Turn Off the “Effects”
Want to see your slide show without all the fancy stuff (music sync, pan and zoom, random order options)? Just click on Manual (at the top of the Playback panel) and it turns it all off until you click Automatic again.
Preview How Photos Will Look in Your Slide Show
On the far-right side of the toolbar that appears under the center Preview area, you’ll see some text showing how many photos are in your current collection. If you move your cursor over that text, your cursor turns into a scrubby slider, and you can click-and-drag left or right to see the other photos in your slide show appear in your current slide show layout (it’s one of those things you have to try, and then you’ll dig it).
What Those Rotate Arrows Are For
If you look down in the toolbar, you’ll see two rotation arrows, but they’re always grayed out. That’s because they’re not for rotating photos, they’re for rotating any custom text you create (you add custom text by clicking on the ABC button in the toolbar).

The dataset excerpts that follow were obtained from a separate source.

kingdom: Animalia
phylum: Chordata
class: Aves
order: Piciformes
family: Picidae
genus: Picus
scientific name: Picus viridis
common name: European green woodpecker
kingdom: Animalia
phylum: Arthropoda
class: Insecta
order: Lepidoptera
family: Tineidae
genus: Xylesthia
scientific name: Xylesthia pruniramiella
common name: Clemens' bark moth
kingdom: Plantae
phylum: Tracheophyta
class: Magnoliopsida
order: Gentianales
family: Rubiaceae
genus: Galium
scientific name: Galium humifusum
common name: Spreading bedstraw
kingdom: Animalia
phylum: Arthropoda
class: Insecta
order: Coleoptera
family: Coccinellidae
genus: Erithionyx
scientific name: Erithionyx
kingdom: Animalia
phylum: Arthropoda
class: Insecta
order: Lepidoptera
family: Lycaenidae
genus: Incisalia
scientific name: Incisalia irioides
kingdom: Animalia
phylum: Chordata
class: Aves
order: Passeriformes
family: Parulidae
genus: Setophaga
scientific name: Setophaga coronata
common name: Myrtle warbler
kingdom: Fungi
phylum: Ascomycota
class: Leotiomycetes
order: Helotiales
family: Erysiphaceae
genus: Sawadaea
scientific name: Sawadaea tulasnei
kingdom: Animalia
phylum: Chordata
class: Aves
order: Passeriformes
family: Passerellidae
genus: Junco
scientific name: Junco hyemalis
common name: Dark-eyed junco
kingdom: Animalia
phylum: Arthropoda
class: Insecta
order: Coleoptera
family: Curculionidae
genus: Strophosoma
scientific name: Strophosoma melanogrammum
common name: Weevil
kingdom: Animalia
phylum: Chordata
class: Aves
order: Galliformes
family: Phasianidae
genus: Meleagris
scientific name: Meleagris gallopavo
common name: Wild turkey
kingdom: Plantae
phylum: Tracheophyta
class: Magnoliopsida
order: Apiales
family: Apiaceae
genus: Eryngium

A Better Start to Your Slide Show
When you make a slide show presentation for a client, before the client is in front of your monitor, start the slide show, and as soon as it appears onscreen, press the Spacebar to pause it. Now when your client sits in front of the screen, they don’t see your first photo—they see a black screen (or your title screen). When you’re ready to begin your presentation, press the Spacebar again and your slide show starts.
Detailed Slide Design
Although you can create your slide shows from scratch in Lightroom, there’s nothing that says that you have to design your slides in Lightroom. If there are things you want to do that you can’t do in Lightroom, just build the slides over in Photoshop, save them as JPEGs, then re-import the finished slides into Lightroom, and drop those into your slide show layout, add your background music, etc.
Collections Remember Which Template You Used Last
The Collections panel also appears in the Slideshow module (which you learned about in this chapter). If you click on a collection and select just a few photos in that collection for your slide show (and change the Use pop-up menu to Selected Photos in the toolbar at the bottom of the Preview area), and use them to set up a slide show, you probably want to be able to save that slide show so you don’t have to go through all that again. Well, you can. Just Right-click on the collection, and choose Create Slideshow from the pop-up menu, or click on the Create Saved Slideshow button at the top right of the Preview area. This creates a new collection with just the photos you used in that particular slide show, in the right order, along with the template, so when you want that exact same slide show again (same look, same photos, same order), you’re one click away.